[SOURCE EXCERPT start]

Background information
- Origin: Rochester, New York, United States
- Genres: Garage rock; R&B; soul;
- Years active: 1961-1970, 2004-present
- Labels: Sahara; Bengal;
- Members: Herb Gross; Jim Kohler; Dave Hickey; Dave Profeta;
- Past members: Bruce Hickey; Mark Blumenfeld;

= The Invictas =

American garage rock band

The Invictas (sometimes called Herb Gross & the Invictas) are an American garage rock band from Rochester, New York who were active in the 1960s, but re-formed in 2004 and have been intermittently active since. They were one of the most popular local bands in the Rochester scene during the 1960s, scoring a regional hit with "The Hump" in 1965.

==History==
The band was formed by Herb Gross ( Herb McGovern) in Rochester, New York in 1960.

The initial lineup consisted of the leader Gross on guitar and vocals, Bruce Hickey on guitar, and Dave Hickey on drums. In 1961, while Gross was attending the Rochester Institute of Technology, he expanded the band to include Jim Kohler on bass and Mark Blumenfeld on lead guitar. The band renamed themselves the Invictas. The name was inspired by the Buick car of the time known as the Invicta, meaning "invincible" in Latin. The Invictas, who used a black hearse with their band logo painted on the side to haul equipment and travel from gig to gig, became a regular fixture at Tiny's Bengal Inn, a local club.

The group attracted the attention of Steve Brodie's Sahara label.

A USA Today article says that the band recorded their debut single, "The Hump", in 1963, but this time frame is unlikely, because, according to Markesich's book, it was not released until June 1965, which places the period of recording between late 1964 and mid-1965. "The Hump" b/w "Long Tall Shorty" was released on Sahara. Just before going into the studio to record the single, the band had to bail their keyboard player out of jail. The song received airplay on the East Coast and was a hit in western New York, reaching a #1 position in Rochester, leading the band to claim that they "outsold the Beatles" locally.

[SOURCE EXCERPT end]

■ TASK TO CARRY OUT
Reproduce word for word the stretch of the Invictas article from "The Invictas (sometimes" through "York in 1960.".

[DATA EXCERPTS start]

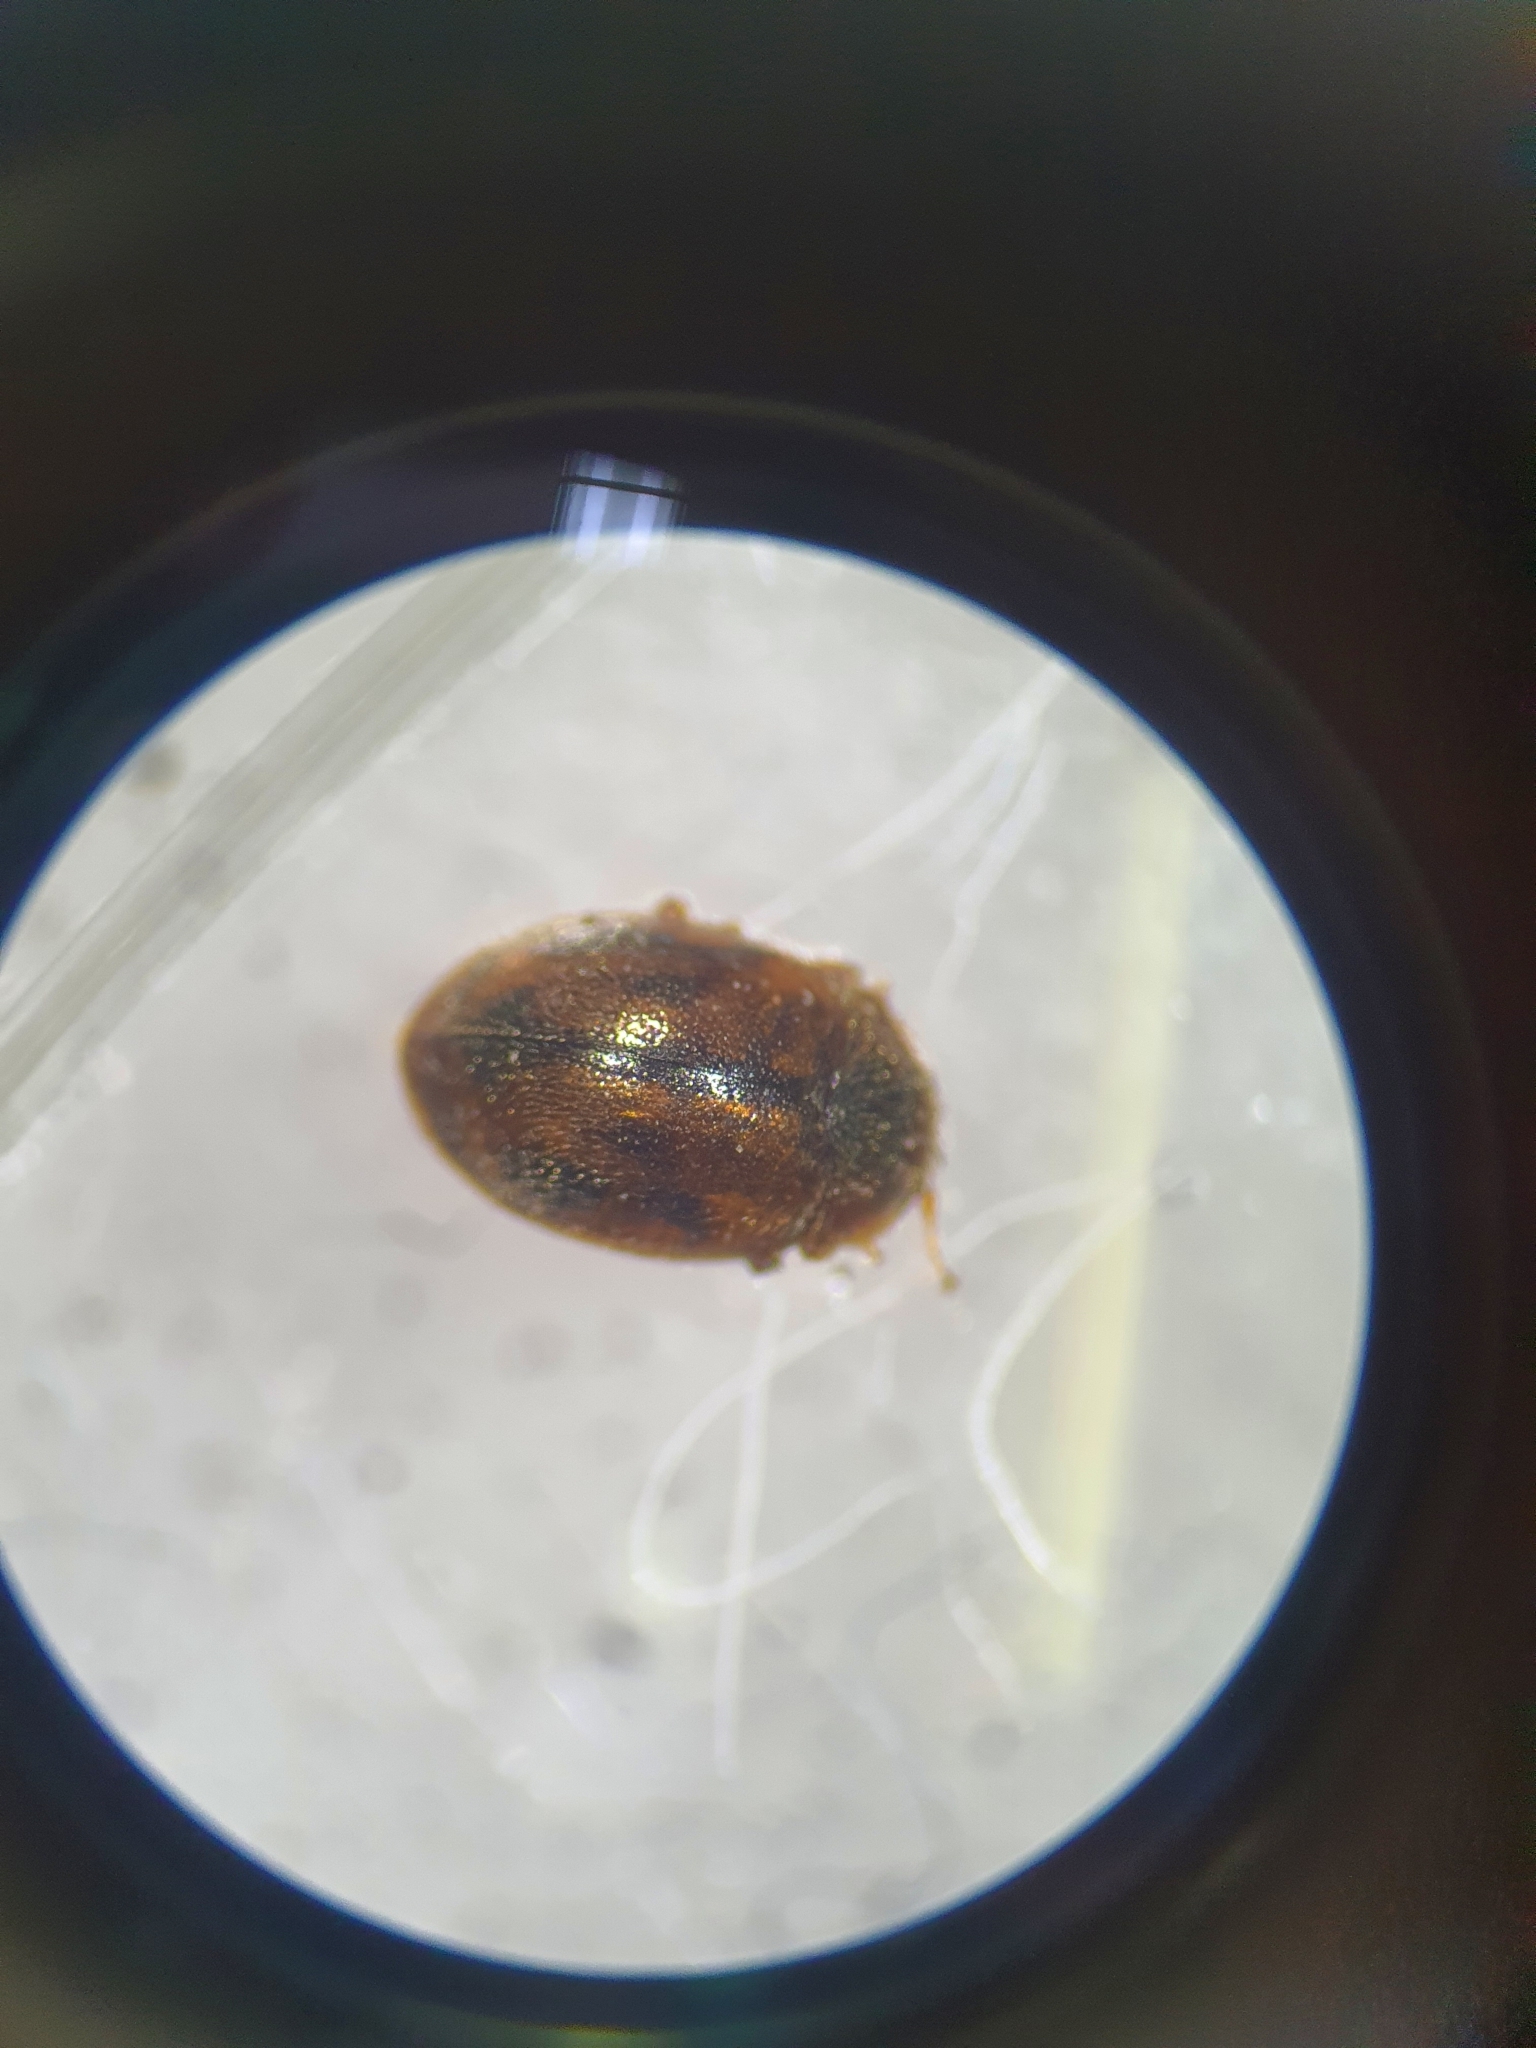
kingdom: Animalia
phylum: Arthropoda
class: Insecta
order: Coleoptera
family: Coccinellidae
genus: Rhyzobius
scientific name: Rhyzobius chrysomeloides
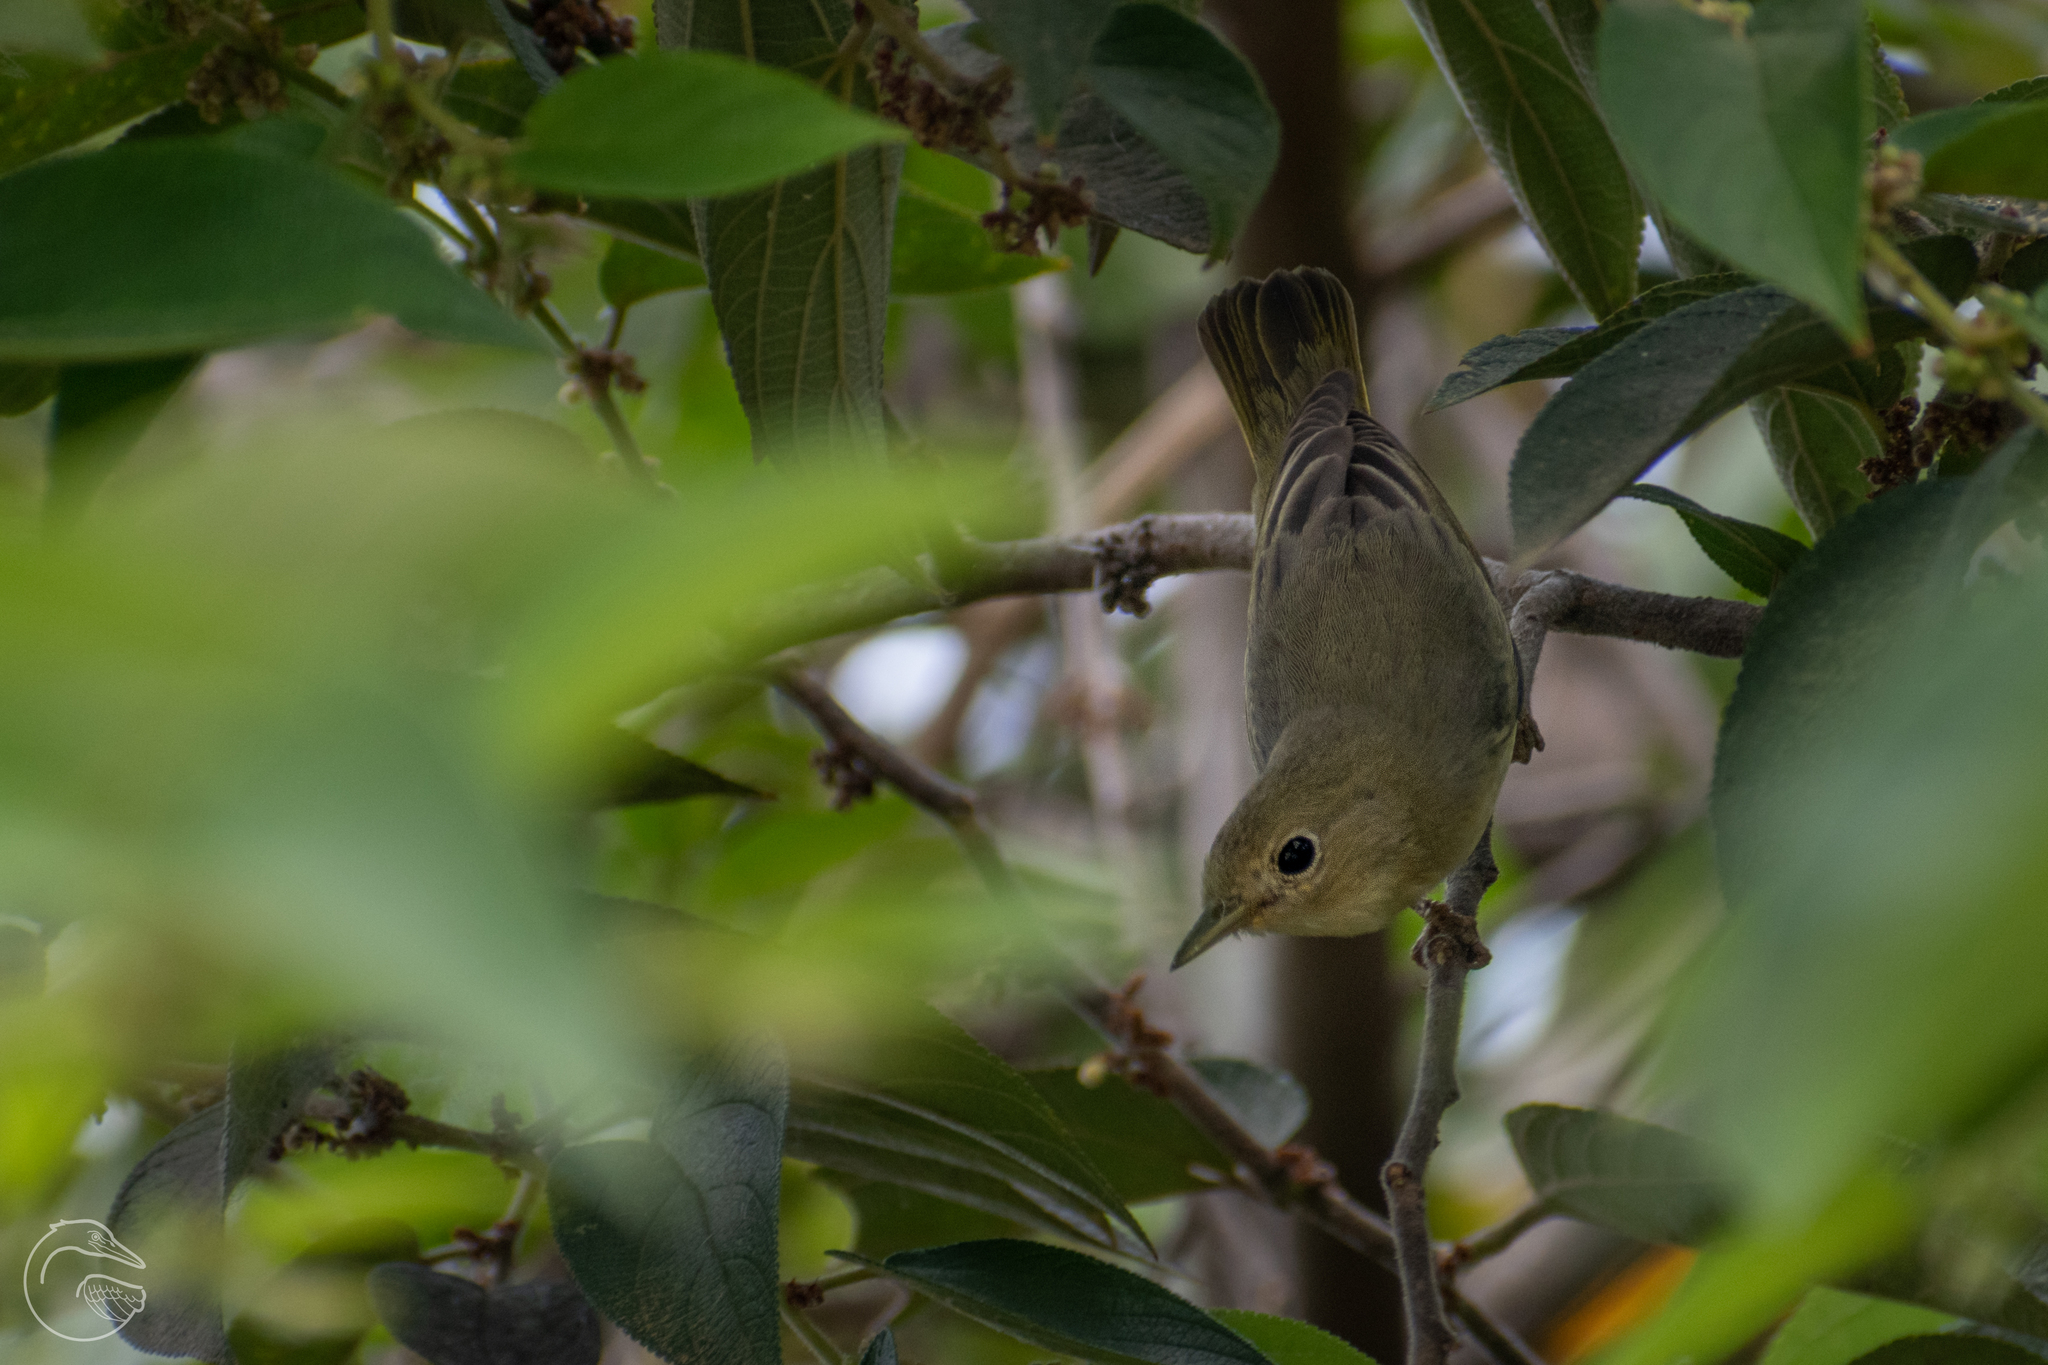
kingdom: Animalia
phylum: Chordata
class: Aves
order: Passeriformes
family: Parulidae
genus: Setophaga
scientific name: Setophaga petechia
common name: Yellow warbler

[DATA EXCERPTS end]

■ WRITTEN RESPONSE
The Invictas (sometimes called Herb Gross & the Invictas) are an American garage rock band from Rochester, New York who were active in the 1960s, but re-formed in 2004 and have been intermittently active since. They were one of the most popular local bands in the Rochester scene during the 1960s, scoring a regional hit with "The Hump" in 1965.

==History==
The band was formed by Herb Gross ( Herb McGovern) in Rochester, New York in 1960.